Gohmert may have earned that reputation by doing things like claiming his face mask likely gave him COVID-19 (on the extremely rare occasions he wore one) and then taking the failed Donald Trump “cure” hydroxychloroquine to fight it. He has said that caribou love to “date” over oil pipelines and nominated Republican Newt Gingrich to be speaker of the House 13 years after Gingrich left Congress.
The Republican from Texas nonetheless insisted that he tested “very well” on the SAT college entrance exam. Gohmert, 67, also claimed — without offering any evidence — that young people scored higher on the SAT before the advent of the Department of Education under President Jimmy Carter 42 years ago, but that’s not quite correct.

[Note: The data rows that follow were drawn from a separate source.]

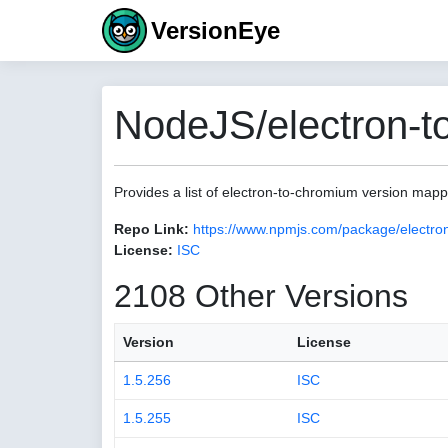
VersionEye
NodeJS/electron-t
Provides a list of electron-to-chromium version map
Repo Link:
https://www.npmjs.com/package/electro
License:
ISC
2108 Other Versions
Version
License
1.5.256
ISC
1.5.255
ISC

“When I took it, did very well. It got me into the honors program at [Texas] A&M,” Gohmert said in a speech on the House floor. “I’m sure that shocks people that think I’m the dumbest guy in Congress.”
Average SAT scores began to flag in 1975, four years before the Education Department was created. The math/critical reading scores were 494/507 in 1978, the year before the department was created. Scores were 500/509 in 1985 and 1986, and 501/507 in 1987. Math scores have generally risen over the years to 2020, while critical reading has slipped over the same time. There’s no apparent correlation to when the Department of Education was created.
The SAT, which does not measure IQ, has come under increasing criticism as a biased test weighted toward white and affluent students and one that has questionable utility in determining who’s a strong college candidate. Many colleges, including the entire University of California system, are dropping the test requirement after managing to choose students without it due to COVID-19 restrictions.